A combination of better diets, exercise and medical science is driving the expectation of a longer life, but the financial crisis has handed boomers a volatile mix forcing many to go back to work at jobs they would not have otherwise chosen like the thousands of older employees who work at WalMart stores.
Unlike prior generations, boomers aren’t taking kindly to being called senior citizens as nearly 55-million Americans enter the boomer generation over the next decade, according to the U.S. Census Bureau. Boomers are not only living longer with a life expectancy of 78-years on average, but are more mobile, work full or part time and live in homes that have quick access to family and friends.
Boomers are a new generation of more friendly folks than their aging counter-parts with a spirited healthier selection of foods, exercise, medical care and an appreciation for living life on their terms. They also move more often, despite economic hard times in efforts to improve their quality of life.
“Today’s sixty-five-year-olds are starting new careers or continuing old ones, traveling around the world, and eloping with new loves,” wrote author Mary Catherine Bateson in her book Composing a Further Life, a study of the stage of life she calls “adulthood II.”

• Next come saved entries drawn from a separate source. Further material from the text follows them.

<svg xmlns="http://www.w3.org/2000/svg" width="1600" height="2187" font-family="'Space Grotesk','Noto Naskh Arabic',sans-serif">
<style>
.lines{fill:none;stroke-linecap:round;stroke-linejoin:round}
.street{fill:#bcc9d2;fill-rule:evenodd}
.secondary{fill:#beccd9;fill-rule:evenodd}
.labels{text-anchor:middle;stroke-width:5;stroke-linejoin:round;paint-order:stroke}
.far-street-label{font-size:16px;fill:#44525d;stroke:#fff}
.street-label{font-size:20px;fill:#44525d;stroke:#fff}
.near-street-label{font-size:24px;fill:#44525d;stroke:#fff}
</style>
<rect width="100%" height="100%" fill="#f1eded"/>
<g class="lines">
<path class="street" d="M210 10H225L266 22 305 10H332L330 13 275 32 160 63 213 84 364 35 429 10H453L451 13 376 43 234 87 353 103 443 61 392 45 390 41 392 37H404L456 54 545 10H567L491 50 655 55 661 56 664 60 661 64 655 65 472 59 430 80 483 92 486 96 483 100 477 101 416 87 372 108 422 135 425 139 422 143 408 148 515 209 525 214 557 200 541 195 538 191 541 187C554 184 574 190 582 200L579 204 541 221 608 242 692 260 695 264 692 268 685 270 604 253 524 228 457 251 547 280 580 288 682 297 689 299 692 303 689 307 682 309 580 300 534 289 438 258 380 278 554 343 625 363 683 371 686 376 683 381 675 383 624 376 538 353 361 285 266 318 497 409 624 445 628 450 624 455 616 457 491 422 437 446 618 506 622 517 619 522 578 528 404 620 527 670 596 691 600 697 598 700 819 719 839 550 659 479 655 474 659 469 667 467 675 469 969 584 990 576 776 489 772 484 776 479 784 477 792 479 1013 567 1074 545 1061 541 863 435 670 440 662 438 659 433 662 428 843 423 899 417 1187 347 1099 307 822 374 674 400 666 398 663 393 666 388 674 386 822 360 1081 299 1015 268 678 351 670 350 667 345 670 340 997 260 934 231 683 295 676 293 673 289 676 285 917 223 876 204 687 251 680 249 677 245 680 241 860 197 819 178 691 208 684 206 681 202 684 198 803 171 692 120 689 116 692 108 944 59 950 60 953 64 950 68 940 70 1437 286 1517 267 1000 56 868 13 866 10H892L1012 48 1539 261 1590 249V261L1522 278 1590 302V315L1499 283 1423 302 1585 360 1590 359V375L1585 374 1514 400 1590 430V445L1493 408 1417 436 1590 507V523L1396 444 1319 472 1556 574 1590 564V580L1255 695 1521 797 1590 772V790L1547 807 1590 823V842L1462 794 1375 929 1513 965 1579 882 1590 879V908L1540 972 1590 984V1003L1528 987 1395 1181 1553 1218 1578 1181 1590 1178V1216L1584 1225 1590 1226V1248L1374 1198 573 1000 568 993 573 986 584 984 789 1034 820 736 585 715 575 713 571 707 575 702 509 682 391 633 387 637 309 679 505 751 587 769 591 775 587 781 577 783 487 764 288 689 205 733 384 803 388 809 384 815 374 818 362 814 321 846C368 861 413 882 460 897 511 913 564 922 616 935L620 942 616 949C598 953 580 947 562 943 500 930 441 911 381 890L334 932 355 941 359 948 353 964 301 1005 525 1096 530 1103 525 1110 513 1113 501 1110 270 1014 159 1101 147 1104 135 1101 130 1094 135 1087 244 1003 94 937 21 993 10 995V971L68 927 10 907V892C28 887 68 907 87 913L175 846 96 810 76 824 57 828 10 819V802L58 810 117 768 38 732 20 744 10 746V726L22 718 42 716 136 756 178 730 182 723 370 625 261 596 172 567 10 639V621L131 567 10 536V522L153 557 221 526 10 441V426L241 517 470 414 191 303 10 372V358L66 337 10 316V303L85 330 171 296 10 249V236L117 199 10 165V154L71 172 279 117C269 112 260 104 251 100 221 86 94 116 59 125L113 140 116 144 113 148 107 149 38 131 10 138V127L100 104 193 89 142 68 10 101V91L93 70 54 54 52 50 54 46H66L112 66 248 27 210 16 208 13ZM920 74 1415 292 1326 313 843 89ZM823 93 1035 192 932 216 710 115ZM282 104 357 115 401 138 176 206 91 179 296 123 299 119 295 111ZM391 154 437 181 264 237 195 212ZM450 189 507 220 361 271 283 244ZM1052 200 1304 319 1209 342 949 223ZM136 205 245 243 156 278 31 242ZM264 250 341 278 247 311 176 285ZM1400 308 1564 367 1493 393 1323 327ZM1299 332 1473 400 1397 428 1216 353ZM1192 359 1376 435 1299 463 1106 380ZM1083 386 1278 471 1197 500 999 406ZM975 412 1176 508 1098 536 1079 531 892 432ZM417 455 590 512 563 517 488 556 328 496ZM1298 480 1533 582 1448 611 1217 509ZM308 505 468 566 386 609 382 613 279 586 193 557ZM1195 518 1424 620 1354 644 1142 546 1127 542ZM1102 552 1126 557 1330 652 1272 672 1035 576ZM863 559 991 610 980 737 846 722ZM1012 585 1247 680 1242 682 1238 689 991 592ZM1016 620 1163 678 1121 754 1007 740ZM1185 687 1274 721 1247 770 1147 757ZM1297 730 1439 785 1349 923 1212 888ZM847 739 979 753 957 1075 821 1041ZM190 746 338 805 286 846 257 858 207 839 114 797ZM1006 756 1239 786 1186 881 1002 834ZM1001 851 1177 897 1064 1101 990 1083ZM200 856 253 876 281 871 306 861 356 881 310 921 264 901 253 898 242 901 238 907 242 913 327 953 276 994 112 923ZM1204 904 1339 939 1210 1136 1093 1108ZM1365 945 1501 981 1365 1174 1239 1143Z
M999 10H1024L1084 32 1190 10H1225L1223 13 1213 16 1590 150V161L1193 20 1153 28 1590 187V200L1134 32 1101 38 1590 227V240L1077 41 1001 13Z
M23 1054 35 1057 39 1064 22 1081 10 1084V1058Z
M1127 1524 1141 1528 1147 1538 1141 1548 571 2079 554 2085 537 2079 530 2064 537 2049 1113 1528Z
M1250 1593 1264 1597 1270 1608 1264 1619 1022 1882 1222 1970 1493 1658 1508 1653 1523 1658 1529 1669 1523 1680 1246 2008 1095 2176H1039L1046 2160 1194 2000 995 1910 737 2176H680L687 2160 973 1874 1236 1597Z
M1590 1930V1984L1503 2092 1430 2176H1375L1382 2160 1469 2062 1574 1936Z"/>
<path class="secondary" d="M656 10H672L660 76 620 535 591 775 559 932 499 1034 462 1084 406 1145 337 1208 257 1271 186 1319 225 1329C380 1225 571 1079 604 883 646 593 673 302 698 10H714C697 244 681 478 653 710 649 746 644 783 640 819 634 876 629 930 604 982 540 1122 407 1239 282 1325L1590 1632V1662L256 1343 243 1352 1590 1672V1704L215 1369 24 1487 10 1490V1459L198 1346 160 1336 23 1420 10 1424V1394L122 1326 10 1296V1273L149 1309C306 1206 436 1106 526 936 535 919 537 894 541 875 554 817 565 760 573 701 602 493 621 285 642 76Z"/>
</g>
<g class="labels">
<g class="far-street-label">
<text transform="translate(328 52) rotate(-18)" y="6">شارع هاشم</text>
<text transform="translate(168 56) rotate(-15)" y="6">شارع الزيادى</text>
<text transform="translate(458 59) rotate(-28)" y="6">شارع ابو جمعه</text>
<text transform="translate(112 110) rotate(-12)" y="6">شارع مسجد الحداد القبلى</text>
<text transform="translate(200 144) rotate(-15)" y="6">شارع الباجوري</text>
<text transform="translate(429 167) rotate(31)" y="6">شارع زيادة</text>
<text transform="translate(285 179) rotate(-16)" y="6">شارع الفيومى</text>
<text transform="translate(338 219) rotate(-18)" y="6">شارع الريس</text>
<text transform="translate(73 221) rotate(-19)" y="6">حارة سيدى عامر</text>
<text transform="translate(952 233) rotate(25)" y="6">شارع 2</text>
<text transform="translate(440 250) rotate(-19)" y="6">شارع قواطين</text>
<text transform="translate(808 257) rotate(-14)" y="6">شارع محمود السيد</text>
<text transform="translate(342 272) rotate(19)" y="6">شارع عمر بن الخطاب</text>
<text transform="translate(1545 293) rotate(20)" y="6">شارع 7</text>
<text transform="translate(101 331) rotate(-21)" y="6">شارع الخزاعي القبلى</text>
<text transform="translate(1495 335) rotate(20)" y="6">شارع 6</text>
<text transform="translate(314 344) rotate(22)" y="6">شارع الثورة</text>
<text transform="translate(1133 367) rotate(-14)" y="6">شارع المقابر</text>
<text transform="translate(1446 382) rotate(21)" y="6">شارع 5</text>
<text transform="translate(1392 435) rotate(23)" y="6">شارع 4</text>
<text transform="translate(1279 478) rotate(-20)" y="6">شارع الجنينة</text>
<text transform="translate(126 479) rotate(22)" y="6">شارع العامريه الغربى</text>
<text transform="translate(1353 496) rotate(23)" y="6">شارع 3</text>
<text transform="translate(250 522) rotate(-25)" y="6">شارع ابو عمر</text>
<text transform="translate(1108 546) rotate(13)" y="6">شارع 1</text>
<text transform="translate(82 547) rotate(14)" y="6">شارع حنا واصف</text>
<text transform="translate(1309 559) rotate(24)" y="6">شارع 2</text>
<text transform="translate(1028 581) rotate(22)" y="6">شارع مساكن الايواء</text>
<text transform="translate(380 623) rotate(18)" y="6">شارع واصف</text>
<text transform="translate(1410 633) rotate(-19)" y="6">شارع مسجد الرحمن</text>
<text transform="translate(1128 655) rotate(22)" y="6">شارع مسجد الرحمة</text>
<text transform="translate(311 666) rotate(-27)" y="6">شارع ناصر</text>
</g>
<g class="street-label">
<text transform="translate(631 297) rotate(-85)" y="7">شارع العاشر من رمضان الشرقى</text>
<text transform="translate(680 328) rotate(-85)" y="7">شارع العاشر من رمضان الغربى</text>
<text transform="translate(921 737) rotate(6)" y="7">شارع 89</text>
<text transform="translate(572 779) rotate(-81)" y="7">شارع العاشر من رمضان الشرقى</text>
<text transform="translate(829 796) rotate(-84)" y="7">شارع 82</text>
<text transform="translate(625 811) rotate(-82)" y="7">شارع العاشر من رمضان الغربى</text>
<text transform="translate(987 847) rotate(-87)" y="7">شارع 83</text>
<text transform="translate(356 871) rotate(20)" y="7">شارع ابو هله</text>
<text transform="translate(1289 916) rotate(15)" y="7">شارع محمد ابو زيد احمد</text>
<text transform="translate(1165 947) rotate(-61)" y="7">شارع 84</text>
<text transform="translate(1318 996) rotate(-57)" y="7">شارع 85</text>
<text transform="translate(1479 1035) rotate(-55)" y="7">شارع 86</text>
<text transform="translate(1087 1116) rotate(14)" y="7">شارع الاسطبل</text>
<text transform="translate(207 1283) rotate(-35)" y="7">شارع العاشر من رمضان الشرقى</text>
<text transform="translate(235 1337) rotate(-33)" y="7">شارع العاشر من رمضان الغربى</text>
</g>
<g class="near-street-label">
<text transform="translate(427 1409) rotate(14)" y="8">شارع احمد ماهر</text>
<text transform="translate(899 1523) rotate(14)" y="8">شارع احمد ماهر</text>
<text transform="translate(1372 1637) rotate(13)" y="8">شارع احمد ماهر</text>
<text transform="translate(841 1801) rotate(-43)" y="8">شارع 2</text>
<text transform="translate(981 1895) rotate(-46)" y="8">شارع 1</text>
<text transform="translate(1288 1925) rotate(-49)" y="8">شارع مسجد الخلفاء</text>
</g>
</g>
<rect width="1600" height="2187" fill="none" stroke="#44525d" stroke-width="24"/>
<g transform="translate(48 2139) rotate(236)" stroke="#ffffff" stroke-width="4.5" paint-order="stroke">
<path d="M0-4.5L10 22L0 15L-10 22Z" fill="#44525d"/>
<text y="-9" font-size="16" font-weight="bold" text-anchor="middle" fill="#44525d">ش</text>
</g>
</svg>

In the next 10 years the number of people turning 65 will be unprecedented. The number of Americans 65 or older will grow from 40 million to 54.6 million by 2020 – a 36% increase adding 14.6 million seniors to the population.
Boomers have been defying expectations since their early lives in the Hippie era of the 1960s, and they aren’t about to go about living their lives in quiet senior citizens retirement developments into their “Golden years.” In fact, some of the most active political movements in the Tea Party are senior citizen initiated.
“Very few will be moving into seniors’ or retirement homes,” said John McHwain, a fellow at the non-profit Urban Land Institute. “It is likely they will move – freed as they are from the ties of kids and their past jobs – but it will not be as their parents or grandparents moved, or even as those who turned 65 in the past ten years did. In fact, all past experience of the housing patterns of those 65 and older should be considered suspect – unreliable predictors of housing patterns for this age group in the coming decade.”
Among the changes boomers consider important are down sizing their homes free of raising children, increasing their likelihood to travel and explore destinations that many have only dreamed of and a need to live more frugally due to the real estate collapse and losses in their stock market 401-k retirement accounts.
“ Some will stay in the suburbs, either by design or because they are trapped by the drop in the value of their homes,” wrote McHwain in a study on the baby boomer generation. “Keep in mind, however, that the classic American suburb was designed in the 1950s as a place for young families to raise kids, not for older adults to age in after the kids have left. A growing number of suburban boomers, especially those with more education, have been and will continue to leave the suburbs with their car and kid-centric lifestyle.”
Some boomers will stay in the suburbs or move from one suburb to the next. Others will move to an urban location, but many will move to the Sunbelt, says McHwain–“perhaps grabbing a cheap house in one of the regions with a high foreclosure rate–but probably not in the same numbers as in the past.”